§ **HOW TO COMPLETE THIS TASK**
When you transcribe the lines below, keep every word the same and leave the pictures behind.

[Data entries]
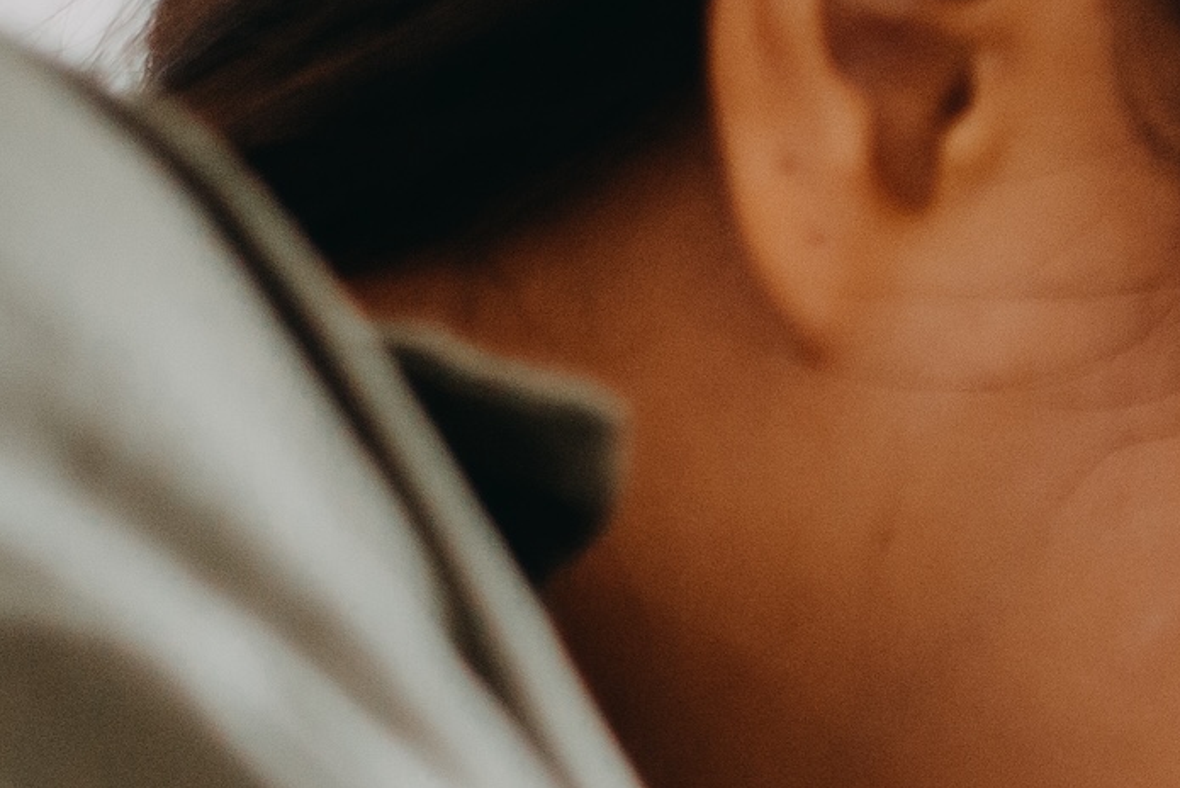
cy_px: 1935
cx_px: 2425
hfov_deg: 6.6
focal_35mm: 302
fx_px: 9902
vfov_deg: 4.4
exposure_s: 1/640
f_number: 2.5
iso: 800
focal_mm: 50
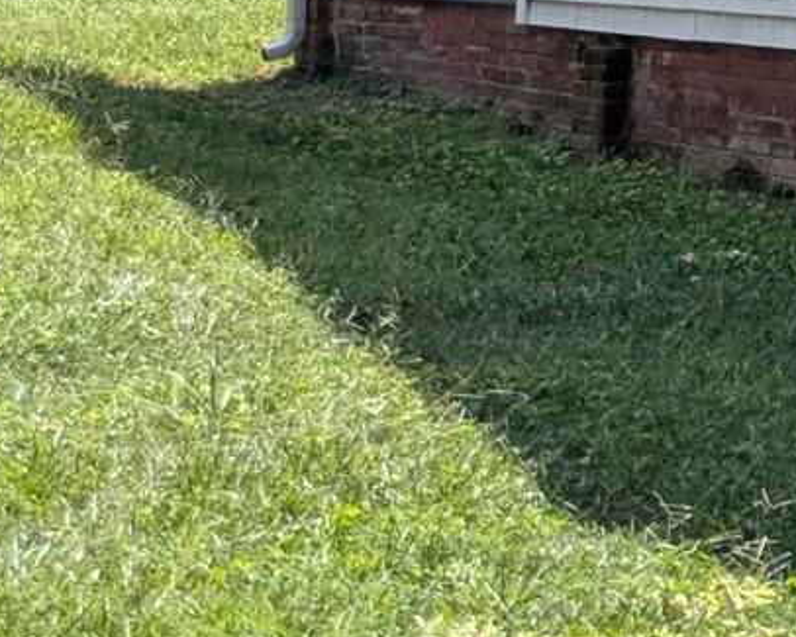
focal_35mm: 123
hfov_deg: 12.6
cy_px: -280
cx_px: 1853
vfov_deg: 12.0
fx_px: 2898
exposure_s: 1/2451
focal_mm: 5.43
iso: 53
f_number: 1.89
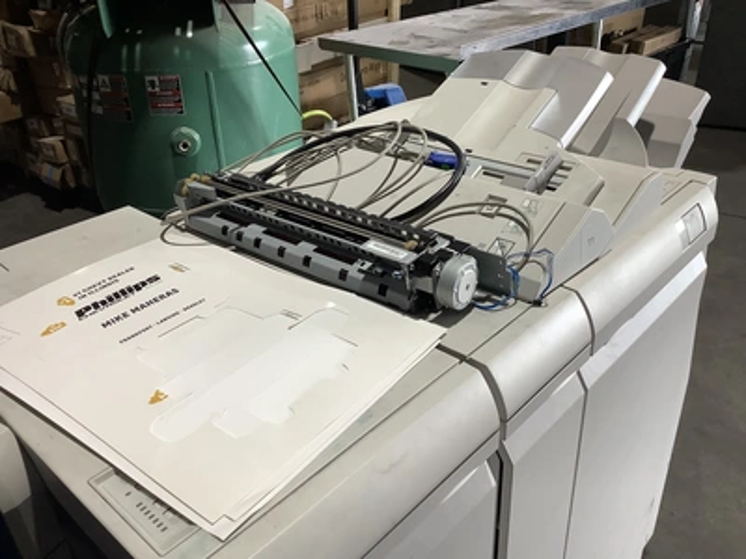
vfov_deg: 45.4
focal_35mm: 31
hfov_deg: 58.4
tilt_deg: -29.4
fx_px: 668
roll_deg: +2.0
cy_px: 280
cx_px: 373
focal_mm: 3.3
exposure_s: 1/120
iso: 80
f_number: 2.4
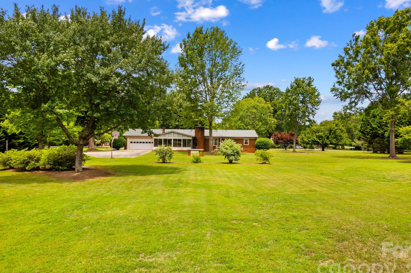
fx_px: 285
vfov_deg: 51.2
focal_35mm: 25
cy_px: 131
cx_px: 221
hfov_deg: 71.4
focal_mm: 8.38
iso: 110
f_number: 2.8
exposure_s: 1/1000
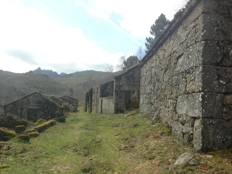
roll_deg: -2.4
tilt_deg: +6.2
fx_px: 221
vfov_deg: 42.9
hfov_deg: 55.4
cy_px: 87
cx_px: 116
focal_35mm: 33
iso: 50
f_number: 2.4
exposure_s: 1/1205
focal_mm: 4.12
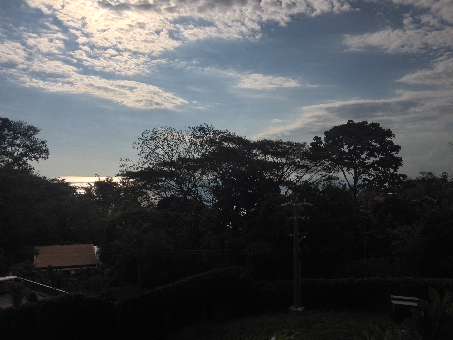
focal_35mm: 35
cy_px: 170
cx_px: 226
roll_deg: -0.5
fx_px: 458
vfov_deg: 40.7
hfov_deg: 52.6
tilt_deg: -2.3
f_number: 2.4
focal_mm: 4.28
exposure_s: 1/6135
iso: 50
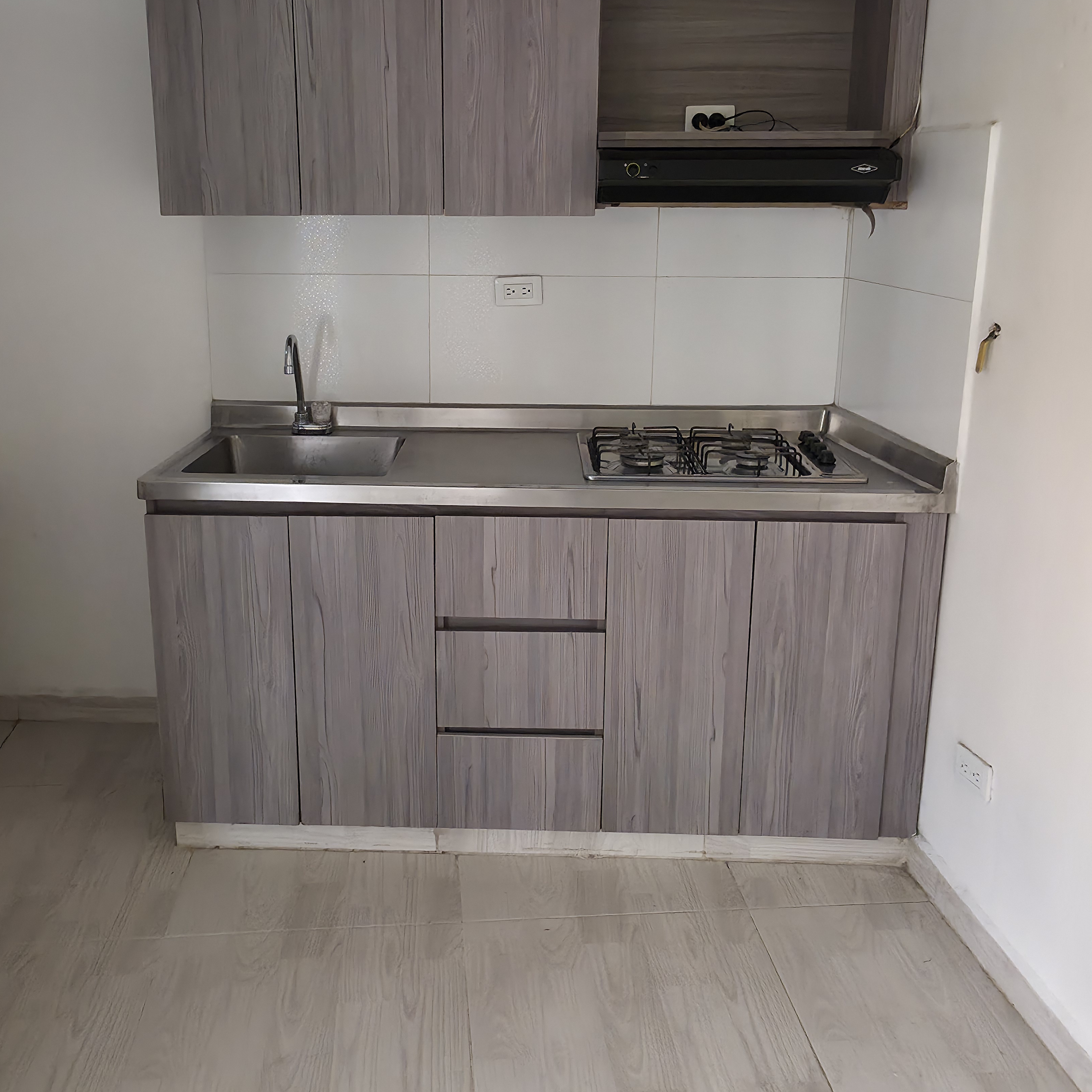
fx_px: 1035
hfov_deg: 55.4
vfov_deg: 55.3
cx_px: 473
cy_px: 456
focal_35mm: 29
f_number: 1.9
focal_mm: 2.2
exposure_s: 1/24
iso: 160
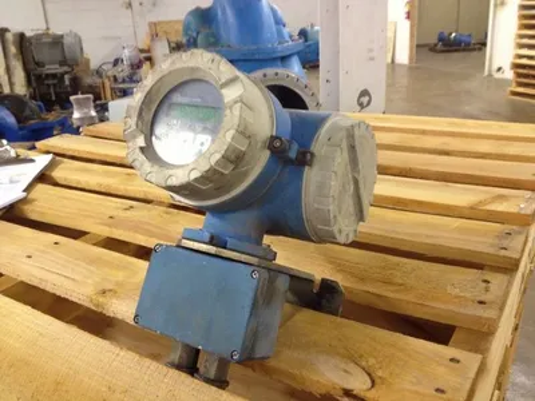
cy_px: 200
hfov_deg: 52.6
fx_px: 541
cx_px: 268
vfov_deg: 40.7
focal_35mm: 35
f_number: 2.4
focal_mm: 4.28
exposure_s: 1/20
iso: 200
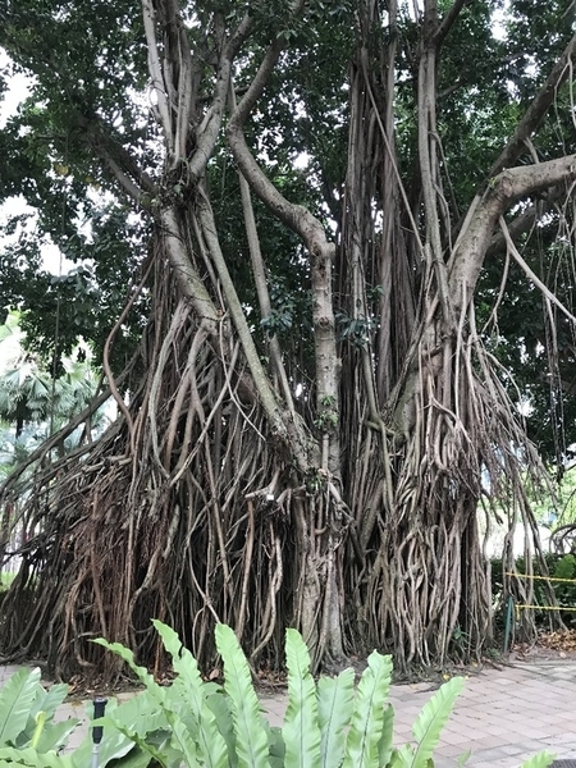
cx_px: 288
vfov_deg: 63.4
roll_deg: -0.5
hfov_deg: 49.7
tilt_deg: +14.5
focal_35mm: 28
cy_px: 384
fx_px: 621
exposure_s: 1/33
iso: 40
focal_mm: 3.99
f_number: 1.8
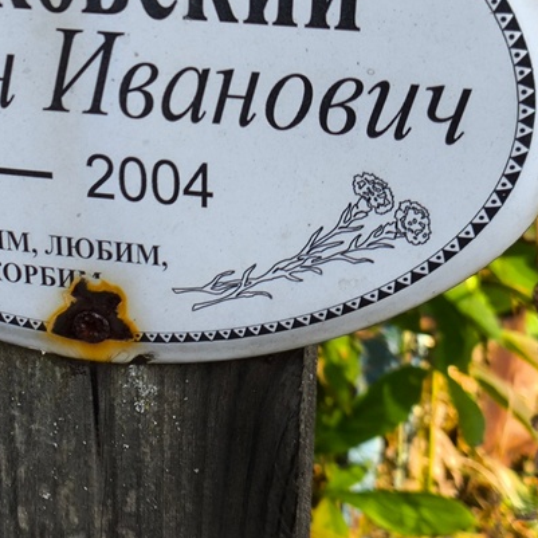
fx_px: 1547
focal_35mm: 88
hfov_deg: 19.3
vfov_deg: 19.7
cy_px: 197
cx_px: 23
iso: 50
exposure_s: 1/200
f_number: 1.7
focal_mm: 4.71
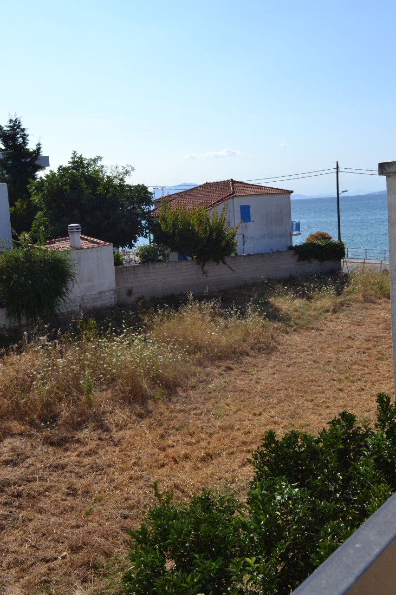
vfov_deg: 49.6
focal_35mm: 39
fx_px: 644
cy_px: 298
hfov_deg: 34.2
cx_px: 198
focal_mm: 26
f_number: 10
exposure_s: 1/200
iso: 100
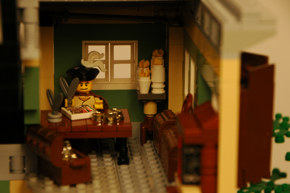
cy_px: 96
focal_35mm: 165
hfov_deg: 12.5
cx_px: 145
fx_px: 1328
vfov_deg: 8.3
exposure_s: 1/50
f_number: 8
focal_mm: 110
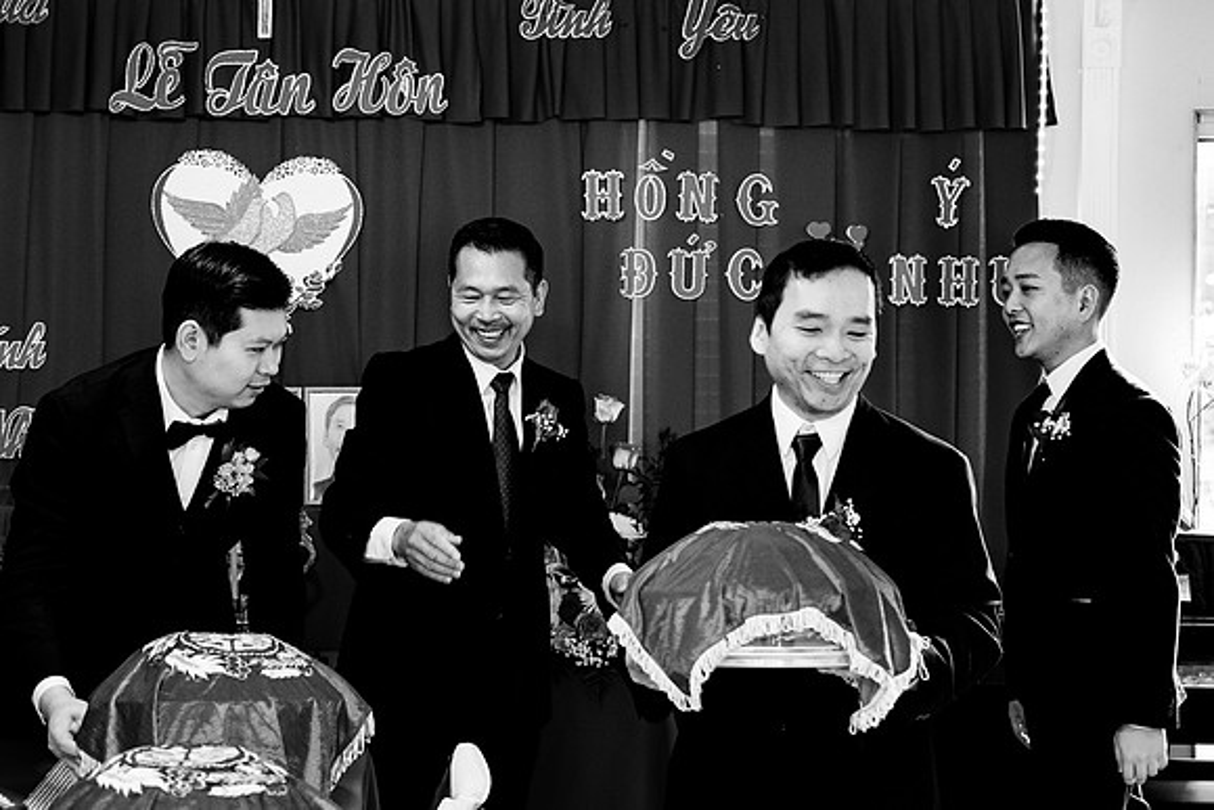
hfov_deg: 31.9
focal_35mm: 63
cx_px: 534
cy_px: 341
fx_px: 2120
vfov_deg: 21.6
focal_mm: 51
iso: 1600
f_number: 4
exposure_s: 1/125
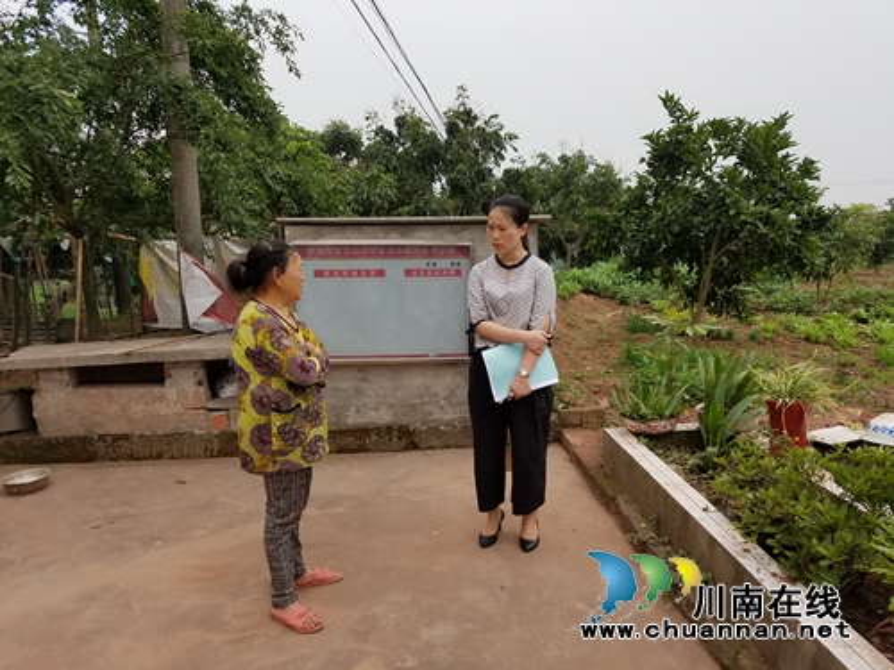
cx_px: 447
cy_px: 335
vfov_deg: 53.1
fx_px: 671
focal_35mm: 26
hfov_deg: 67.3
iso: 50
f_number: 1.7
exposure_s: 1/1024
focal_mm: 4.2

§ **TASK SOLUTION**
cy_px: 1935
cx_px: 2425
hfov_deg: 6.6
focal_35mm: 302
fx_px: 9902
vfov_deg: 4.4
exposure_s: 1/640
f_number: 2.5
iso: 800
focal_mm: 50
focal_35mm: 123
hfov_deg: 12.6
cy_px: -280
cx_px: 1853
vfov_deg: 12.0
fx_px: 2898
exposure_s: 1/2451
focal_mm: 5.43
iso: 53
f_number: 1.89
vfov_deg: 45.4
focal_35mm: 31
hfov_deg: 58.4
tilt_deg: -29.4
fx_px: 668
roll_deg: +2.0
cy_px: 280
cx_px: 373
focal_mm: 3.3
exposure_s: 1/120
iso: 80
f_number: 2.4
fx_px: 285
vfov_deg: 51.2
focal_35mm: 25
cy_px: 131
cx_px: 221
hfov_deg: 71.4
focal_mm: 8.38
iso: 110
f_number: 2.8
exposure_s: 1/1000
roll_deg: -2.4
tilt_deg: +6.2
fx_px: 221
vfov_deg: 42.9
hfov_deg: 55.4
cy_px: 87
cx_px: 116
focal_35mm: 33
iso: 50
f_number: 2.4
exposure_s: 1/1205
focal_mm: 4.12
focal_35mm: 35
cy_px: 170
cx_px: 226
roll_deg: -0.5
fx_px: 458
vfov_deg: 40.7
hfov_deg: 52.6
tilt_deg: -2.3
f_number: 2.4
focal_mm: 4.28
exposure_s: 1/6135
iso: 50
fx_px: 1035
hfov_deg: 55.4
vfov_deg: 55.3
cx_px: 473
cy_px: 456
focal_35mm: 29
f_number: 1.9
focal_mm: 2.2
exposure_s: 1/24
iso: 160
cy_px: 200
hfov_deg: 52.6
fx_px: 541
cx_px: 268
vfov_deg: 40.7
focal_35mm: 35
f_number: 2.4
focal_mm: 4.28
exposure_s: 1/20
iso: 200
cx_px: 288
vfov_deg: 63.4
roll_deg: -0.5
hfov_deg: 49.7
tilt_deg: +14.5
focal_35mm: 28
cy_px: 384
fx_px: 621
exposure_s: 1/33
iso: 40
focal_mm: 3.99
f_number: 1.8
fx_px: 1547
focal_35mm: 88
hfov_deg: 19.3
vfov_deg: 19.7
cy_px: 197
cx_px: 23
iso: 50
exposure_s: 1/200
f_number: 1.7
focal_mm: 4.71
vfov_deg: 49.6
focal_35mm: 39
fx_px: 644
cy_px: 298
hfov_deg: 34.2
cx_px: 198
focal_mm: 26
f_number: 10
exposure_s: 1/200
iso: 100
cy_px: 96
focal_35mm: 165
hfov_deg: 12.5
cx_px: 145
fx_px: 1328
vfov_deg: 8.3
exposure_s: 1/50
f_number: 8
focal_mm: 110
hfov_deg: 31.9
focal_35mm: 63
cx_px: 534
cy_px: 341
fx_px: 2120
vfov_deg: 21.6
focal_mm: 51
iso: 1600
f_number: 4
exposure_s: 1/125
cx_px: 447
cy_px: 335
vfov_deg: 53.1
fx_px: 671
focal_35mm: 26
hfov_deg: 67.3
iso: 50
f_number: 1.7
exposure_s: 1/1024
focal_mm: 4.2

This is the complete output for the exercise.